2.      Go to http://teach.mlml.calstate.edu/

a.       Click on MSRSI link

b.      Click on Marine Biotechnology and Bioinformatics link

c.       Click on Course resources Link

d.      Scroll down and clink of “BLAST” in blue on right

e.       Under “Nucleotide”, select “Nucleotide-nucleotide BLAST (blastn)”

3.      Go to your open “SB3 insert” file

a.       Choose Edit à Select All

b.      Choose Edit à Copy

4.      Go to open web page and paste into the “Search” box at the top

a.       Click Blast

b.      Ques; What database are we searching right now?

5.      On the new page that you see click Format

a.       Wait for result. The page will automatically update until it is done.

i.         Look at the distribution diagram

ii.       Look at the sequence list

iii.      Scroll down and view the first alignment

iv.     Scroll to the end and view the last alignment

b.      Where are the M. trossulus sequences??

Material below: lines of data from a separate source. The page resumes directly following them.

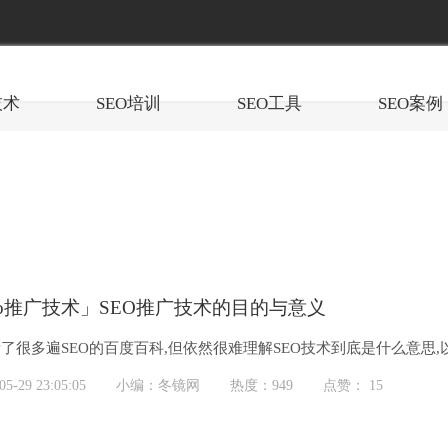
技术
SEO培训
SEO工具
SEO案例
eo推广技术」SEO推广技术的目的与意义
了很多遍SEO的百度百科,但依然很难理解SEO技术到底是什么意思,
O技术的,...
-29 23:05:05
小编：冬镜网
热度：949
点赞： 15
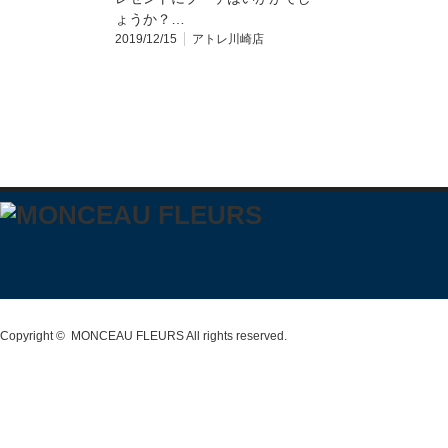
ょうか？…
2019/12/15
アトレ川崎店
Copyright ©
MONCEAU FLEURS
All rights reserved.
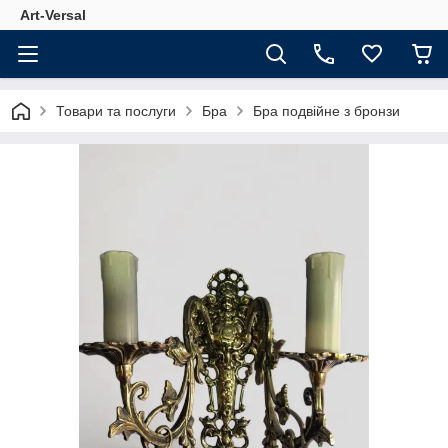
Аrt-Versal
Товари та послуги
Бра
Бра подвійне з бронзи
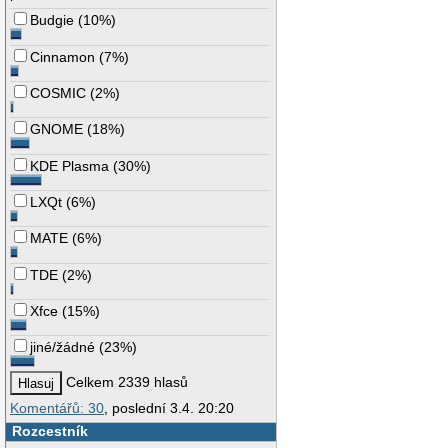
Budgie
(
10%
)
Cinnamon
(
7%
)
COSMIC
(
2%
)
GNOME
(
18%
)
KDE Plasma
(
30%
)
LXQt
(
6%
)
MATE
(
6%
)
TDE
(
2%
)
Xfce
(
15%
)
jiné/žádné
(
23%
)
Celkem 2339 hlasů
Komentářů: 30
, poslední 3.4. 20:20
Rozcestník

D. Align your insert sequence and make a phylogenetic tree:

1.      Find and open the “to_align” file.  This file contains other Mytilus sequences from the database in fasta format

a.       Paste your sequence at the bottom

i.         Place the cursor at the bottom and go to Edit à Paste

b.      File à Save

2.      Open clustalx.exe

a.       File à Load Sequences

b.      Alignment à Do Complete Alignment,  Click ALIGN

c.       Your sequence is too long

i.         Go back to the “to_align”  file

1.      Remove sequence to the left of “GCCCATA”

2.      Remove sequence to the right of “ATGTTTAC”

3.      Save

ii.       Ques: Why are other sequences in the database shorter?

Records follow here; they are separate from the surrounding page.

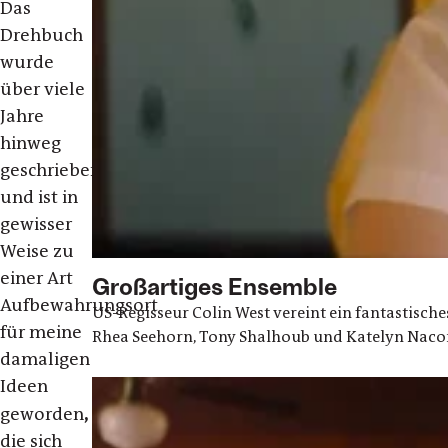
Das
Drehbuch
wurde
über viele
Jahre
hinweg
geschrieben
und ist in
gewisser
Weise zu
einer Art
Großartiges Ensemble
Aufbewahrungsort
US-Regisseur Colin West vereint ein fantastische
für meine
Rhea Seehorn, Tony Shalhoub und Katelyn Naco
damaligen
Ideen
,
geworden
die sich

d.      Repeat loading and aligning of sequence.  New alignment files will overwrite the old.

e.       Make a Tree file

i.         Trees à Draw N-J Tree, this will make a *.ph file

3.      Open drawtree.exe

a.       Enter name of file “to_align.ph”

b.      Change settings as follows

i.         “L” for Angel of labels

ii.       “R” for Radial

c.       “Y” to accept

d.      Tree Preview screen will appear behind your active screen

i.         Click on this screen and pull the lower right corner to enlarge

Congratulations! You did it.

The last BIG question: From this tree, what can you say about the sex and species of the original animal that produced this PCR product?